Sam Bamford emerged from the deputy’s office as Amos entered the pit yard. His greeting sounded ironic, but it wasn’t. Sam, whom Amos considered a political protégé, seemed to move ever leftwards in his views, so that by degrees even Amos was beginning to feel like part of the establishment.

‘Tha’s come to tell me tha’ll play?’ Sam was as keen on cricket as he was on revolution: the finest judge of off stump Amos had ever seen.

‘Aye,’ said Amos. ‘I’ll need some practice, mind.’

‘Tha’ll get it. Tuesdays and Thursdays, back o’ t’miner’s welfare.’
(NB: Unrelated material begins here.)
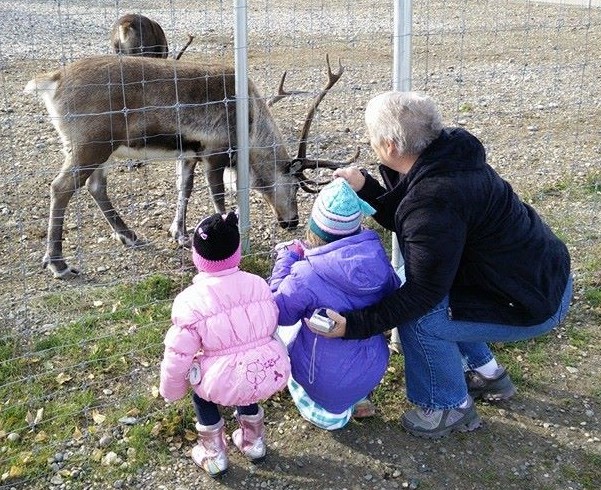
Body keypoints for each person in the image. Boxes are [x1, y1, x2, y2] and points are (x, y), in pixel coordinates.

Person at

Amos looked Sam over. He was a young man, by Amos’s standards – thirty, perhaps – with a serious face and, when he applied it, a serious mind. He had a safe job these days, deputy to the deputy, keeping accounts and dealing with the Coal Exchange. He’d developed severe claustrophobia after a rockfall trapped him for a day and a half in a space not much bigger than himself. It had got him out of the pit, this new fear of confined spaces; he never shut his office door, though. Sam liked to know his means of escape.

‘Nowt muckier than ink on your fingers these days, eh?’ Amos said.

Sam said, ‘You can talk, Sykes,’ and Amos held up his hands in submission.

‘I know, I know. Pen-pushers, both of us.’

‘Aye well, tha can still plan a revolution from behind a desk.’

‘Trouble is, there’s not much appetite for it at New Mill, is there?’

This was true: they were a moderate lot here. Plus, the way the Netherwood collieries were run these days was exemplary: union membership was permitted, the eight-hour day had been introduced before the previous year’s legislation and all the latest safety innovations were in place. It must be annoying, thought Amos, to be an agitator at a pit where the men were content. Sam shrugged.